Now $D(E=0,\epsilon,r=0)=2\cosh 2\pi\epsilon$, so existence of an $r$ as desired could be established by showing that $D(0,\epsilon,r)<2$ for some $r$. Moreover, since we now know from fedja's answer that this happens at $r\simeq \epsilon^{1/2}$, we can obtain this from a Taylor expansion of (the entire function) $D$ about $r=0$.

Denote the transfer matrix of $L(\epsilon,0)u=0$ by $$ T_0(t) = \begin{pmatrix} e^{-\epsilon t} & 0 \\ 0 & e^{\epsilon t} \end{pmatrix} . $$ I'll do variation of constants about $r=0$, so write $T(t,0)=T_0 M$. Then $M$ solves $M'= r T_0^{-1}JRT_0 M$, and solving this by iteration delivers the Taylor coefficients one after the next. So $M(t,r)=\sum r^n M_n(t)$, with $M_0=1$, $$ M_{n+1}(t) = \int_0^t \begin{pmatrix} -\sin s & e^{2\epsilon s}\cos s \\ e^{-2\epsilon s}\cos s & \sin s \end{pmatrix} M_n(s)\, ds . $$ Everything can be worked out explicitly, though at some risk to one's sanity. We are ultimately interested in $$ D(0,\epsilon,r)=\textrm{tr }T(2\pi,0) = e^{-2\pi\epsilon}a(2\pi, r) + e^{2\pi\epsilon}d(2\pi, r) , \quad \quad M\equiv \begin{pmatrix} a & b\\ c & d \end{pmatrix} . $$ Expanding everything, this becomes $$ D(0) = 2 + 4\pi^2\epsilon^2 + 2r^2\pi\epsilon (d_2-a_2) + \sum_{n=1}^4 r^n (a_n+d_n) + O(r^5) + O(\epsilon^3) \quad\quad\quad\quad (1) $$ (and everything taken at $t=2\pi$, of course). Brute force calculation will show that $d_2-a_2=0$ and $a_1+d_1=0$ (in fact, $a_1=d_1=0$) and $a_2+d_2=O(\epsilon^2)$. As for $a_3+d_3$, maybe the best way is to check that this vanishes when $\epsilon=0$, so we'll pick up at least one extra $\epsilon$ when we reintroduce this, so the third order term is $O(r^3\epsilon)$.

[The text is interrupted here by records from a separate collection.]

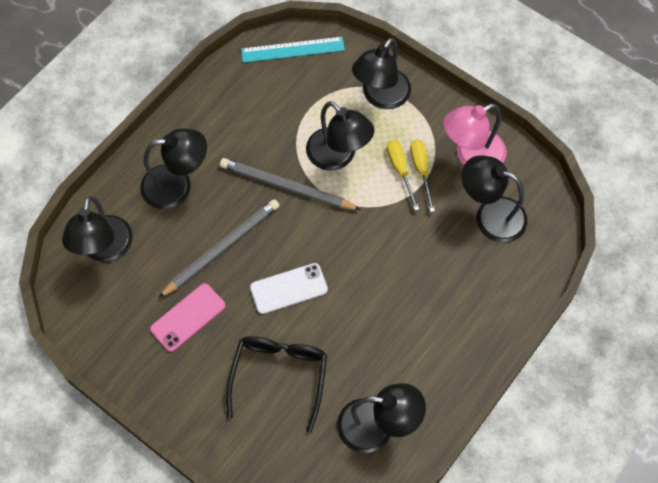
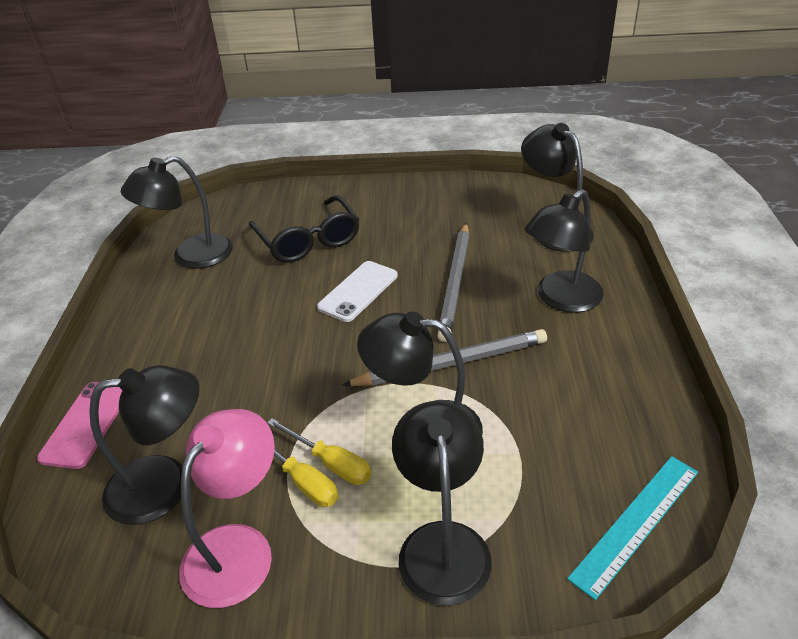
camera: 145 degrees right, 25 degrees down
pink phone [150,283,226,352] -> pink phone moved to [37,382,123,469]

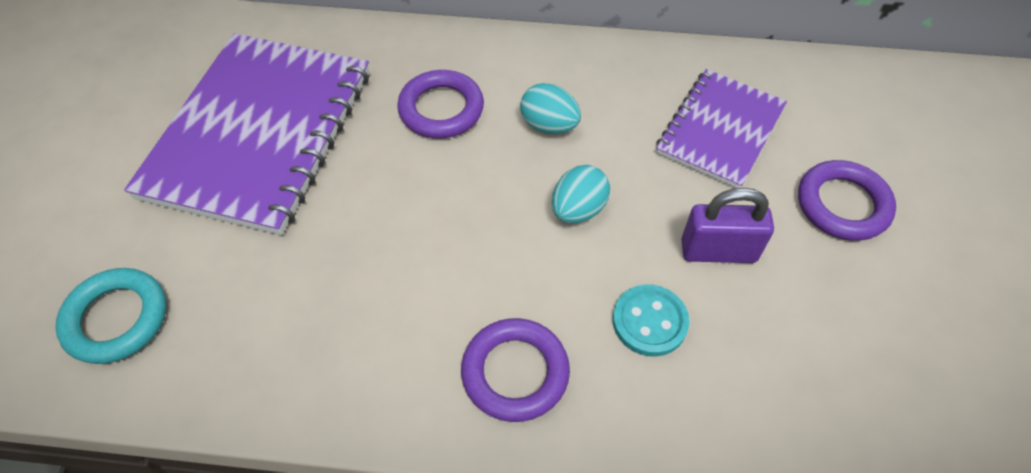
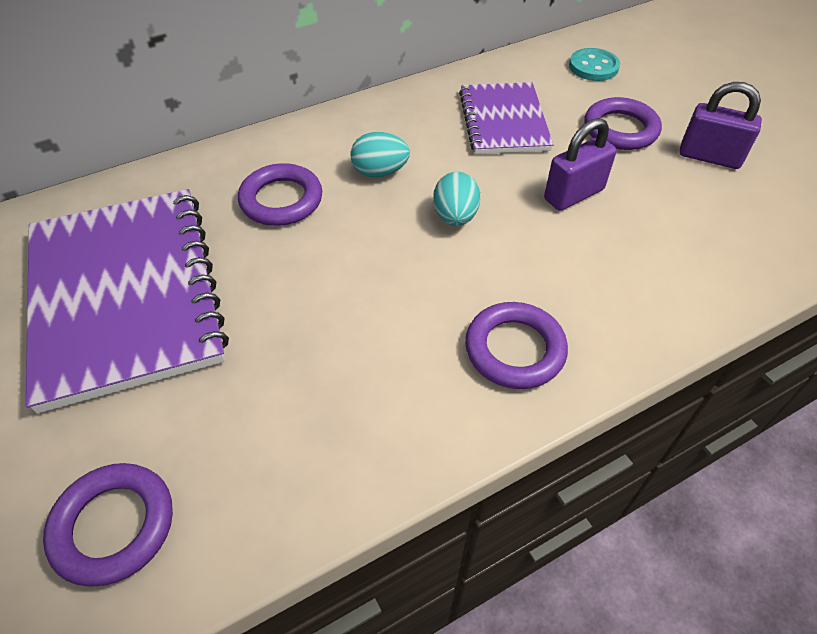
camera: 35 degrees left, 5 degrees down
turquoise ring [55,268,166,364] -> purple ring [43,463,173,587]
turquoise button [613,284,690,357] -> turquoise button moved to [569,48,620,81]
none -> purple padlock [680,82,762,169]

The big surprise now (for me) is that after everything vanished at $\epsilon=0$ or went the wrong way, out of the blue comes $a_4+d_4=-4\pi^2$ at $\epsilon=0$. So the bottom line is that when $r=\epsilon^{1/2}$, then this term cancels the $4\pi^2\epsilon^2$ exactly, and everything else in (1) is smaller.

Conclusion: There is a solution $r=r(\epsilon)$ of $D(0,\epsilon,r)=2$, and $\epsilon^{-1/2}r\to 1$ as $\epsilon\to0$.

Of course, with this perturbative approach, we cannot get the other half of fedja's result, namely that this is the only solution.